### INFORMATION SHOWN ###

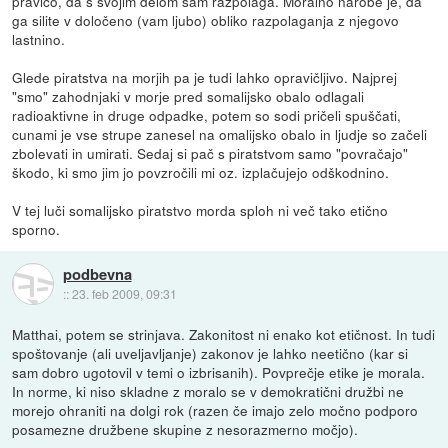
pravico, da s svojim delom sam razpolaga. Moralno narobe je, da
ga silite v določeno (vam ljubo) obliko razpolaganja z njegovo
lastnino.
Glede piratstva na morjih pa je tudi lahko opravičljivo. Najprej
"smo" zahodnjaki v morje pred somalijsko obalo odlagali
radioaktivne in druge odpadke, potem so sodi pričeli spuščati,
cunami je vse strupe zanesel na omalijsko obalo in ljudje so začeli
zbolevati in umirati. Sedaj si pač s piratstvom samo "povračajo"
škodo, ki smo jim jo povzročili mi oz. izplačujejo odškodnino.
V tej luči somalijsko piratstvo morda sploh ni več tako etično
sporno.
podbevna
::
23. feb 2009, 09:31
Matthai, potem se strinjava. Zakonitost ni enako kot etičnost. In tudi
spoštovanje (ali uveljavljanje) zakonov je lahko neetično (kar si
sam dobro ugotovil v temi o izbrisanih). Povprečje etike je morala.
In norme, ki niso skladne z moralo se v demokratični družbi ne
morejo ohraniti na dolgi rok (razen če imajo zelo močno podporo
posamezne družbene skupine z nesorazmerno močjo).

###

WHAT TO PRODUCE: Copy back the listing above exactly, but only from the line with "radioaktivne in druge" through the line with "23. feb 2009, 09:31", both ends included.

RESPONSE TO THIS TASK:
radioaktivne in druge odpadke, potem so sodi pričeli spuščati,
cunami je vse strupe zanesel na omalijsko obalo in ljudje so začeli
zbolevati in umirati. Sedaj si pač s piratstvom samo "povračajo"
škodo, ki smo jim jo povzročili mi oz. izplačujejo odškodnino.
V tej luči somalijsko piratstvo morda sploh ni več tako etično
sporno.
podbevna
::
23. feb 2009, 09:31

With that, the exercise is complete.